The Wyoming Department of Health announced in its daily coronavirus update that nine new new cases were detected in four counties, with Laramie County gaining five for a new total of 53. New cases were also reported in Crook, Natrona and Teton counties.

The Johnson County Emergency Operations Center reported Wednesday afternoon that there are eight confirmed cases in the county and two probable cases. Seven of the confirmed cases have recovered; one remains in isolation at home. To date, no cases have been confirmed in Kaycee. 

As of Wednesday afternoon, Laramie County had 53 cases; Teton County had 45; Fremont County had 38; Natrona County had 27; Sheridan County had 12; Campbell had nine; Johnson had eight; Sweetwater had six; Washakie had five; Albany, Carbon, Converse and Lincoln counties each had four, and Crook, Goshen and Uinta had three. Park and Sublette counties had one case each.

However, the number of recoveries also increased on Wednesday, growing to 94 from Tuesday’s total of 62.

Recoveries were seen in each of the counties where a coronavirus infection has been confirmed, with the exception of Crook County.

A recovery is considered to have occurred when a patient has gone three days without any symptoms.

Laramie County recorded 21 recoveries, while Teton County saw 19.

The Department of Health also began sharing statistics Wednesday on “probable” coronavirus cases, defined as someone who is suffering from the symptoms of coronavirus and has been exposed to someone with a confirmed case of the illness but has not yet been tested.

The department set the number of probable cases at 73 in 14 counties. Laramie County had the highest number of probable cases at 16, with Teton County reporting 14.

Also on Wednesday, Dr. Alexia Harrist, the state’s health officer, said she believes that by heeding the public health orders and recommendations to self-isolate, the state’s residents have “flattened the curve” in the coronavirus pandemic, helping to avoid overwhelming the state’s health care system.

However, she said during a news conference with Gov. Mark Gordon she did not know when the state could expect to see its case numbers peak and then begin to decline.

“I don’t want to say the peak will be in mid-May; we don’t have enough certainty in that to reassure people that will happen,” she said. “What we have done is through the public health orders we’ve written, we’ve flattened the curve.”

Gordon agreed the state’s residents appear to be traveling and gathering less, as he had recommended.

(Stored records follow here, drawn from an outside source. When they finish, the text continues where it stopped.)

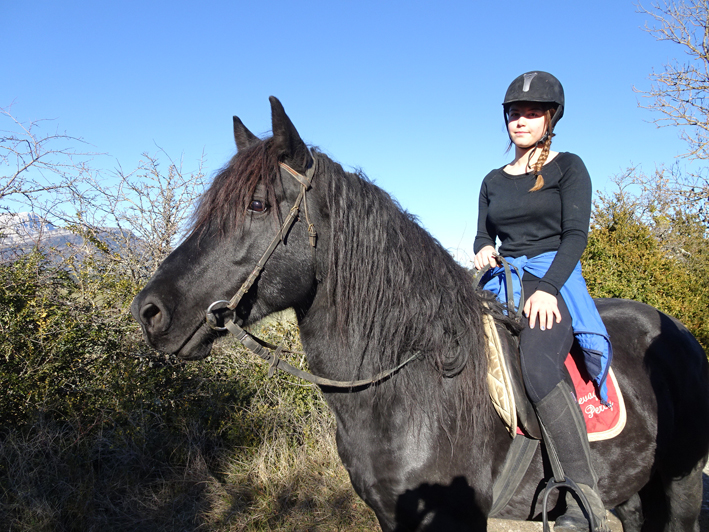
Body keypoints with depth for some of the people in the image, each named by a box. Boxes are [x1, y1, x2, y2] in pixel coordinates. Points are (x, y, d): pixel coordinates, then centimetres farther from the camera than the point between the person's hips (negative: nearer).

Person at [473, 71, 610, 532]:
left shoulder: (568, 167, 5)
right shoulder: (493, 181, 19)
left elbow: (575, 235, -5)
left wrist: (548, 288, -20)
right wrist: (483, 251, -4)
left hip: (554, 278, -6)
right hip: (502, 281, 6)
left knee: (536, 363, -35)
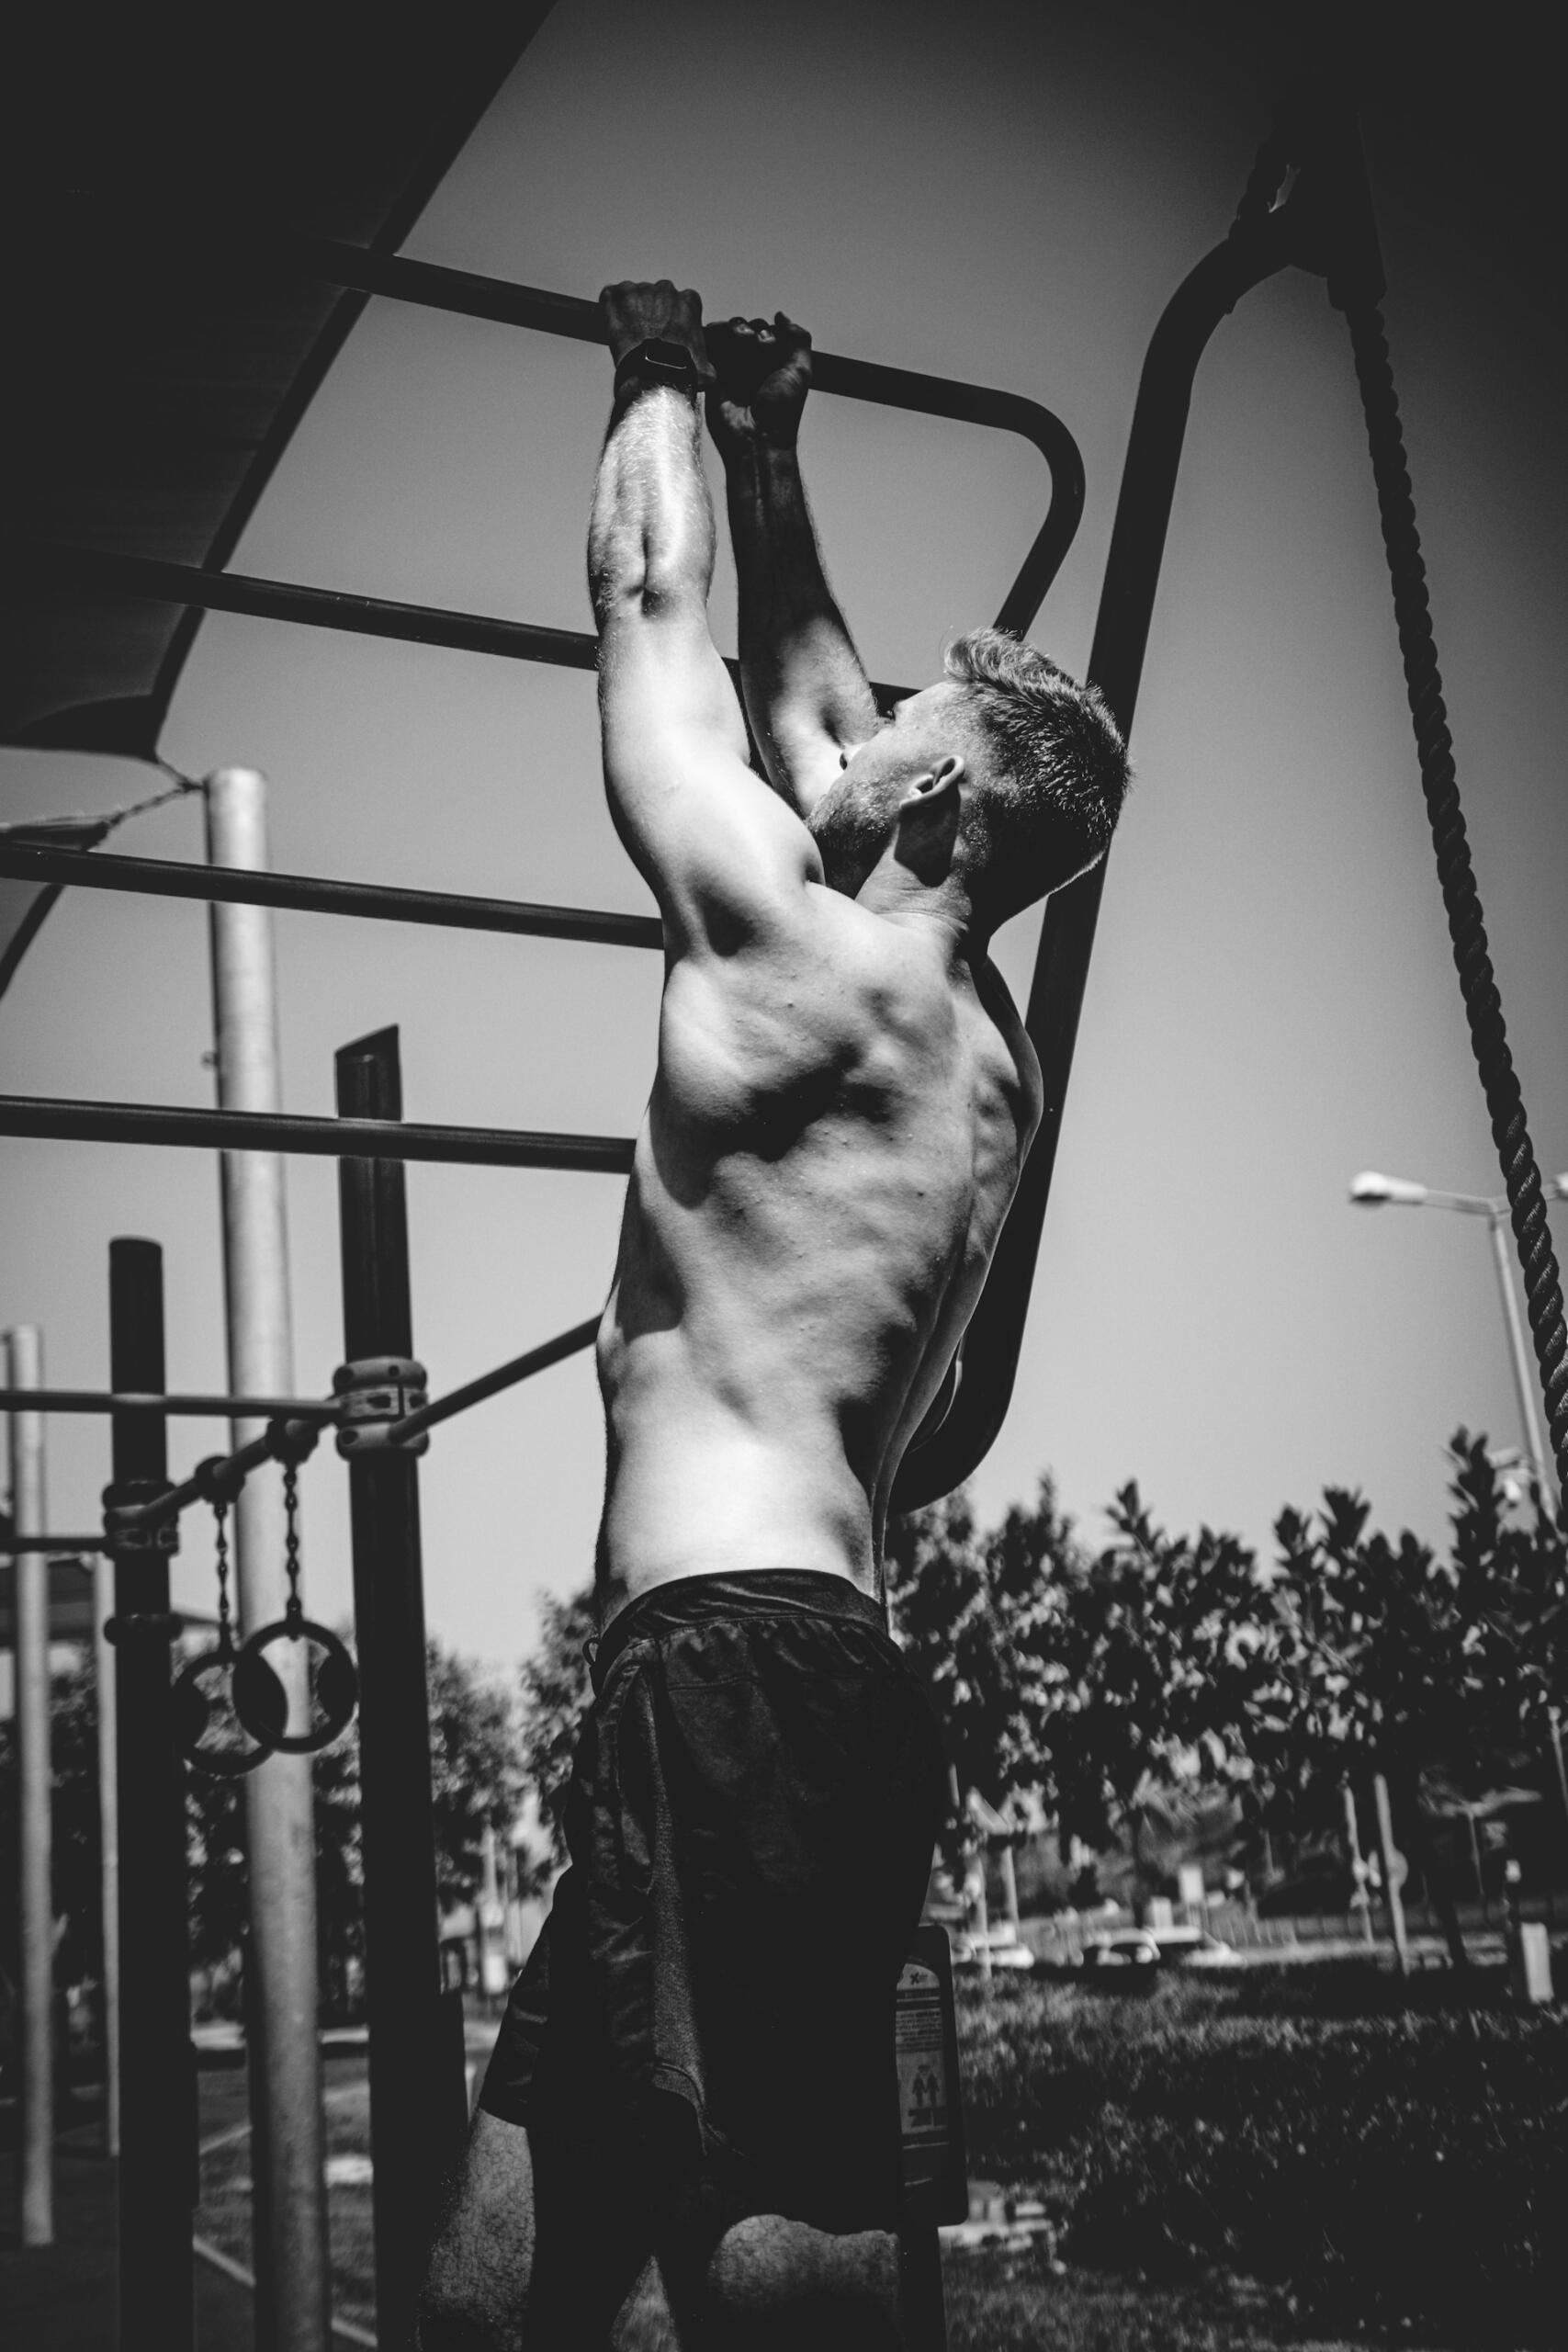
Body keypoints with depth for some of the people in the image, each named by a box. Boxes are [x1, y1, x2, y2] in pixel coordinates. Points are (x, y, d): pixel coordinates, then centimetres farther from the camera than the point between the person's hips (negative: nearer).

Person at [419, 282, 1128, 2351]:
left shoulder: (806, 953, -6)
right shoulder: (992, 1049, 17)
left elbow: (650, 620, 6)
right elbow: (796, 686, 30)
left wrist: (662, 387, 23)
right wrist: (766, 450, 38)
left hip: (733, 1673, -10)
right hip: (847, 1686, 10)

However, he also said he had asked the state Game and Fish Commission to consider suspending the sale of short-term fishing licenses for out-of-state residents as a way to discourage travel into the state.

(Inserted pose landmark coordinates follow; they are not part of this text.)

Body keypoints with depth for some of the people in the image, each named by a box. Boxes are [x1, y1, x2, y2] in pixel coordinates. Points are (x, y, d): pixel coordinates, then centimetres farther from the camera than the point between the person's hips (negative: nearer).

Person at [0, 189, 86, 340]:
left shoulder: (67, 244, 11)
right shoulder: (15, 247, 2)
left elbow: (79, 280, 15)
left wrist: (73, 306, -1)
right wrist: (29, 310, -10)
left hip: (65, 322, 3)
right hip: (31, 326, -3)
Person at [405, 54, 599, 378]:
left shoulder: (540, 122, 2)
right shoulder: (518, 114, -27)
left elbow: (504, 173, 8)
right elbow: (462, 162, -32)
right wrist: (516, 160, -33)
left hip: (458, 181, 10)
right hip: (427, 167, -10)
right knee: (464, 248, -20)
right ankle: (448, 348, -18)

Meanwhile, more events and activities continue to be canceled in the face of restrictions on personal movement imposed by the coronavirus.

The Wyoming High School Activities Association announced Tuesday it canceled all spring high school sports because of the uncertainty created by COVID-19.

“Due to the continuing influence of COVID-19, we are not able to predict when it will be safe to resume spring sports, nor are we able to assure if any of our communities would be able to host any of our events,” the WHSAA’s board of directors said in a statement on the organization’s website. “We … understand the overwhelming disappointment this decision is for our student athletes, especially our seniors.”